_Exercise prompt_
Reproduce the passage on quoting in shell patterns word for word, everything from "In general, quoting" down to "containing a ']'.".

BEGIN Excerpt to read

I suspect that the text in 985 needs to be revised to allow for this, or there
is no question but that the ksh93 interpretation is correct, and every other
shell is wrong.

In general, quoting in patterns has only ever been possible using \ and in
character classes, no quoting at all ([\]] is traditionally a class containg a
backslash, followed by a literal ']' not a class containing a ']'.

Since order in a class is irrelevant, ordering of the elements has been
used to allow any character to appear in the class) without needing a
quoting mechanism.

Shells have largely not been that strict, largely because (at least for the
older shells, I don't know how more modern ones do it) the posix requirement
that the quotes in quoted words be left intact in the result from the lexer
has largely been ignored, and quoting has been indicated in other ways,
which make it easier, and faster, to tell exactly what is quoted and what is
not every time later the shell needs to know (the lexer does the scanning
once, and after that nothing ever needs to count beginning and ending
quote chars, etc).   A side effect of that is that (with quote removal not 
being done - and this is why I assume the standard did not originally
specify it for case patterns) everything just works the way it is expected
(a quoted a and an unquoted a still match, but a quoted ! is not the
"not in class" character, only an unquoted ! can be that.

END Excerpt to read
BEGIN Information

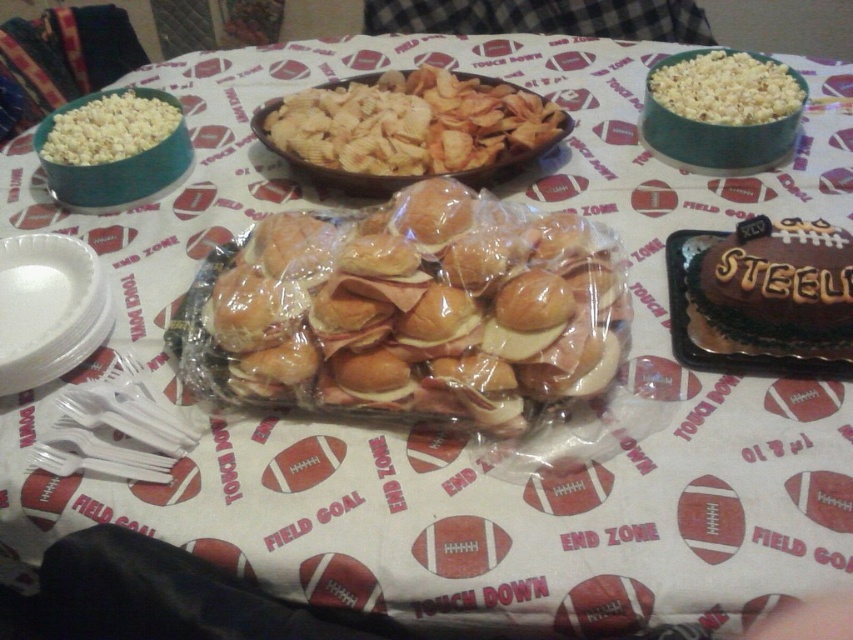
Is white popcorn at upper right thinner than white popcorn at upper left?

No.

Between point (680, 97) and point (82, 148), which one is positioned in front?

Point (82, 148)

This screenshot has height=640, width=853. Find the location of `white popcorn at upper right`. white popcorn at upper right is located at coordinates (726, 88).

Does white paper plate at left appear on the left side of white popcorn at upper right?

Indeed, white paper plate at left is positioned on the left side of white popcorn at upper right.

Can you confirm if white paper plate at left is smaller than white popcorn at upper right?

Indeed, white paper plate at left has a smaller size compared to white popcorn at upper right.

Which is in front, point (90, 294) or point (697, 68)?

Point (90, 294) is in front.

I want to click on white paper plate at left, so click(49, 308).

Is brown crispy chips at center bigger than white popcorn at upper left?

Indeed, brown crispy chips at center has a larger size compared to white popcorn at upper left.

Is point (392, 160) in front of point (160, 131)?

Yes, point (392, 160) is in front of point (160, 131).

Is point (527, 104) less distant than point (132, 140)?

No, (527, 104) is behind (132, 140).

Identify the location of brown crispy chips at center. The image size is (853, 640). (416, 125).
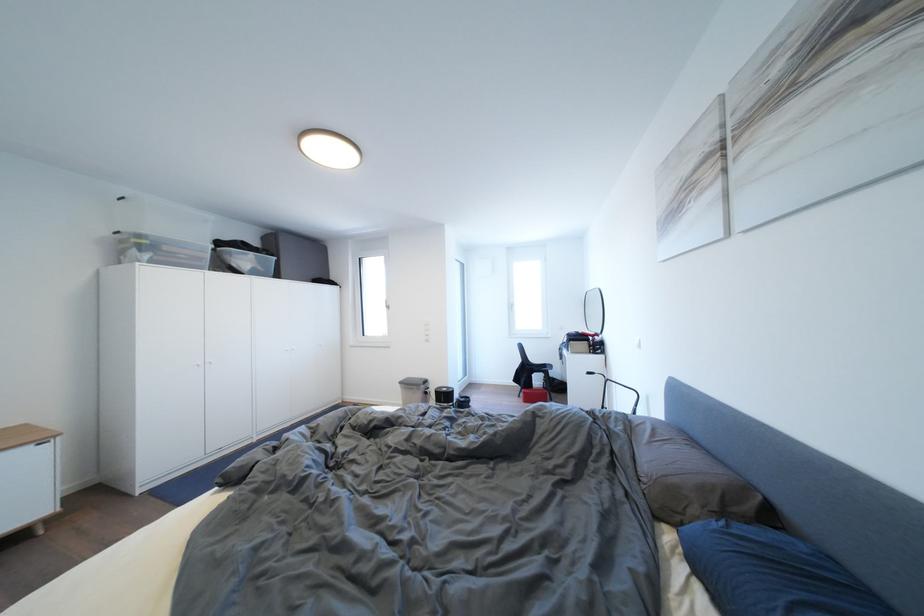
You are a GUI agent. You are given a task and a screenshot of the screen. Output one action in this format:
    pyautogui.click(x=<x>, y=<y>)
    Task: Click on the oval mirror
    The height and width of the screenshot is (616, 924).
    Given the screenshot: What is the action you would take?
    pyautogui.click(x=593, y=310)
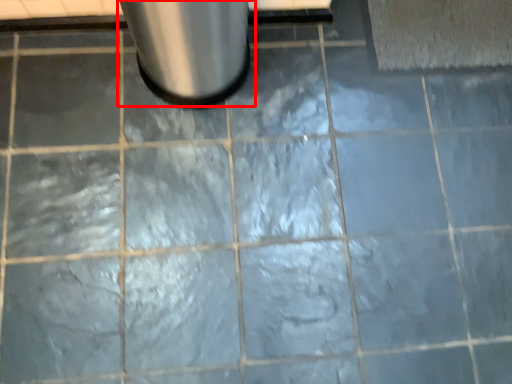
Question: From the image's perspective, where is waste container (annotated by the red box) located relative to bath mat?

Choices:
 (A) below
 (B) above

Answer: (A)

END Information

_The completed task_
In general, quoting in patterns has only ever been possible using \ and in
character classes, no quoting at all ([\]] is traditionally a class containg a
backslash, followed by a literal ']' not a class containing a ']'.